DOCUMENT EXTRACT -
Although the precedential importance of Krauss has been diminished by the statutory amendment in 1961 of N.J.S.A. 43:21-5(a), that interpretation of "good cause" has continuously been cited in each case decided since 1961. See Domenico v. Bd. of Review, supra, 192 N.J.Super. at 287, 469 A.2d 961 and the cases cited therein.
We held in Zielenski v. Bd. of Review, supra, 85 N.J.Super. at 52, 203 A.2d 635; "An employee's reason for leaving his employment must meet the test of ordinary common sense and prudence." "The decision to leave employment must be compelled by real, substantial and reasonable circumstances not imaginary, trifling and whimsical ones." Domenico, supra, 192 N.J.Super. at 288, 469 A.2d 961. 1
In Domenico, we concluded that a music therapist at Ancora State Psychiatric Hospital who expressed fear of suffering physical harm by hospital patients had articulated a reasonable basis constituting good cause to voluntarily terminate employment. Id. at 287, 469 A.2d 961. Similarly, in Condo v. Bd. of Review, supra, 158 N.J.Super. at 174, 385 A.2d 920, we concluded that the claimant's reasonable belief that her personal safety was endangered within the work place due to the threat of physical violence by a co-employee constituted an abnormal work condition justifying the claimant's decision to leave her employment and did not disqualify the claimant from receiving unemployment compensation benefits.

(Dataset entries)
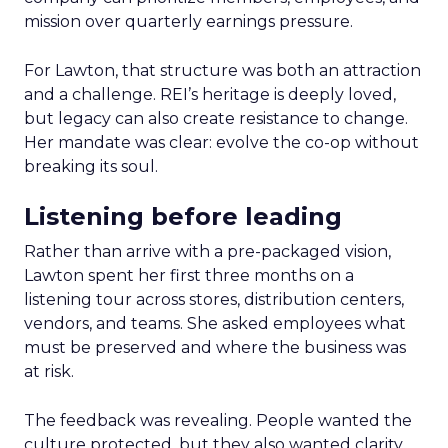
mission over quarterly earnings pressure.
For Lawton, that structure was both an attraction
and a challenge. REI’s heritage is deeply loved,
but legacy can also create resistance to change.
Her mandate was clear: evolve the co-op without
breaking its soul.
Listening before leading
Rather than arrive with a pre-packaged vision,
Lawton spent her first three months on a
listening tour across stores, distribution centers,
vendors, and teams. She asked employees what
must be preserved and where the business was
at risk.
The feedback was revealing. People wanted the
culture protected, but they also wanted clarity,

WHAT YOU ARE ASKED TO DO -
Return the stretch of the court opinion excerpt from "Although the precedential" through "cases cited therein.", copied word for word. The entries come from a different source than the court opinion excerpt.

RESPONSE BELOW -
Although the precedential importance of Krauss has been diminished by the statutory amendment in 1961 of N.J.S.A. 43:21-5(a), that interpretation of "good cause" has continuously been cited in each case decided since 1961. See Domenico v. Bd. of Review, supra, 192 N.J.Super. at 287, 469 A.2d 961 and the cases cited therein.